In 1966, my mother went to work as a telephone operator at Kew Gardens Hospital. She moved to the New York Telephone Company in 1968, where she continued working as an operator at their office in Astoria, Queens.

It was while she was working at New York Telephone that she met the man who became her second husband, John Tracy. John worked as a telephone repairman and he was based out of the same office. He was from the Springfield Gardens neighborhood of Queens. Although John was fifteen years older than my mother, he had never married, and had, in fact, with the exception of his service during the Second World War, lived with his mother until her death in 1961.

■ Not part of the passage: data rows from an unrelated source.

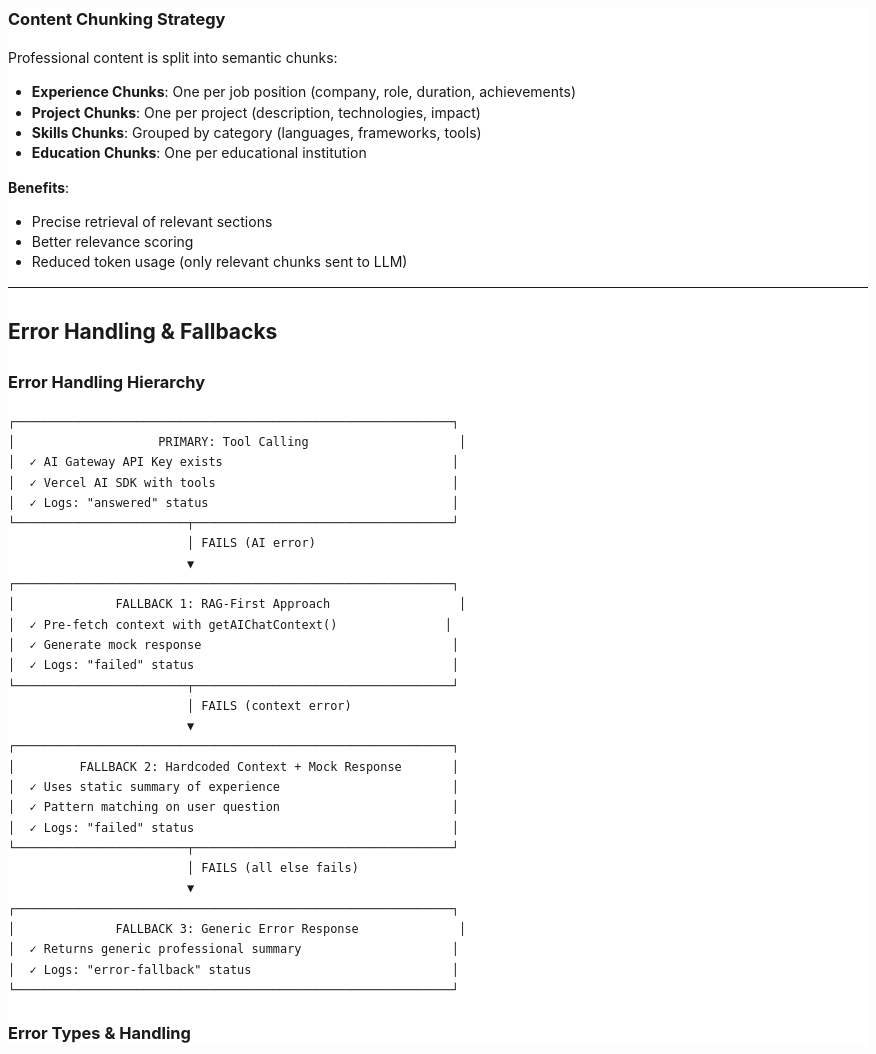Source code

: ### Content Chunking Strategy

Professional content is split into semantic chunks:
- **Experience Chunks**: One per job position (company, role, duration, achievements)
- **Project Chunks**: One per project (description, technologies, impact)
- **Skills Chunks**: Grouped by category (languages, frameworks, tools)
- **Education Chunks**: One per educational institution

**Benefits**:
- Precise retrieval of relevant sections
- Better relevance scoring
- Reduced token usage (only relevant chunks sent to LLM)

---

## Error Handling & Fallbacks

### Error Handling Hierarchy

```
┌─────────────────────────────────────────────────────────────┐
│                    PRIMARY: Tool Calling                     │
│  ✓ AI Gateway API Key exists                                │
│  ✓ Vercel AI SDK with tools                                 │
│  ✓ Logs: "answered" status                                  │
└────────────────────────┬────────────────────────────────────┘
                         │ FAILS (AI error)
                         ▼
┌─────────────────────────────────────────────────────────────┐
│              FALLBACK 1: RAG-First Approach                  │
│  ✓ Pre-fetch context with getAIChatContext()               │
│  ✓ Generate mock response                                   │
│  ✓ Logs: "failed" status                                    │
└────────────────────────┬────────────────────────────────────┘
                         │ FAILS (context error)
                         ▼
┌─────────────────────────────────────────────────────────────┐
│         FALLBACK 2: Hardcoded Context + Mock Response       │
│  ✓ Uses static summary of experience                        │
│  ✓ Pattern matching on user question                        │
│  ✓ Logs: "failed" status                                    │
└────────────────────────┬────────────────────────────────────┘
                         │ FAILS (all else fails)
                         ▼
┌─────────────────────────────────────────────────────────────┐
│              FALLBACK 3: Generic Error Response              │
│  ✓ Returns generic professional summary                     │
│  ✓ Logs: "error-fallback" status                            │
└─────────────────────────────────────────────────────────────┘
```

### Error Types & Handling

My mother married John in June 1970. He moved into our house in Maspeth. My mother’s parents continued to live in the upstairs apartment of the house, while my parents lived downstairs. I spent time on both floors.

My mother left her job as an operator at the time of her marriage and once again focused on raising her children. She also spent time on crafts, and, for one semester in the early 1970s, she attended the City University’s York College in Jamaica, Queens.

My grandmother was diagnosed with lung cancer in 1975. She had smoked her entire adult life, and in addition, she had worked in a glass factory for several years. My mother cared for her at home until my grandmother’s death in April 1976.

In 1984, John retired after over thirty-eight years with the phone company. My mother and John, along with my mother’s father, moved to Flemington, New Jersey that year. They lived in a ranch house on a one-and-a-half-acre lot two miles outside of Flemington. Their large backyard enabled them to keep a sizable garden for several years. My mother also had more space for her crafts. Among the many crafts she pursued were sewing, stained glass, beading, ceramics, painting, needlework, and making Christmas ornaments. We decorate our Christmas tree each year with many of her handmade ornaments. She won a blue ribbon at the local agricultural fair for her stained glass.

My grandfather remained healthy until a few months before his death from emphysema at the age of eighty-eight in March 1998. He had smoked for over fifty years before quitting in his early seventies. By the time of my grandfather's death, John’s health was declining and my mother devoted herself to his care. He suffered from Parkinson’s disease, arthritis, and for his last years, Alzheimer’s disease. John died in February 2004.

In 2005, my mother moved to a retirement community, Cedar Crest Village, in Pompton Plains, New Jersey, where she was residing at the time of her death. She surprised me by making a large number of friends at Cedar Crest. She had always been friendly, but at the same time she has always kept strangers at arm's length. It was interesting to see her change. People remain themselves as they age, but they can also change in important ways.

My mother smoked for over fifty years. She made many unsuccessful attempts to quit smoking over the years, but she didn’t finally quit until she received a diagnosis of lung cancer in 2004. Her cancer was successfully treated by surgery, but unfortunately, by then she also had emphysema. Her health gradually declined after she moved to Cedar Crest, and by the beginning of 2007 she was completely bedridden from the effects of chronic obstructive pulmonary disorder (COPD) and congestive heart failure. Her final three months were spent under hospice care. She remained conscious until two days before her death.

In addition to myself and my wife, my mother is survived by her daughter Patricia Hans and son-in-law Jack, of Maspeth; her granddaughter Jaclyn Hans of Maspeth; her daughter Barbara Stark of Bayside, New York; her brother Harold Lohmuller of Brooksville, Florida; five nephews and nieces; several great-nieces and great-nephews; and two great-great nieces.

2 comments:

Jan Stegeman said...

Hi,

I read your story....I was moved by it. I can't tell you why, I guess there are similarities with my own live.
Thanks....

Jan Stegeman
The Netherlands

Richard said...

Dank je. It's nice to know someone is reading this blog. And it's good to see that Jonatha Brooke has fans in The Netherlands.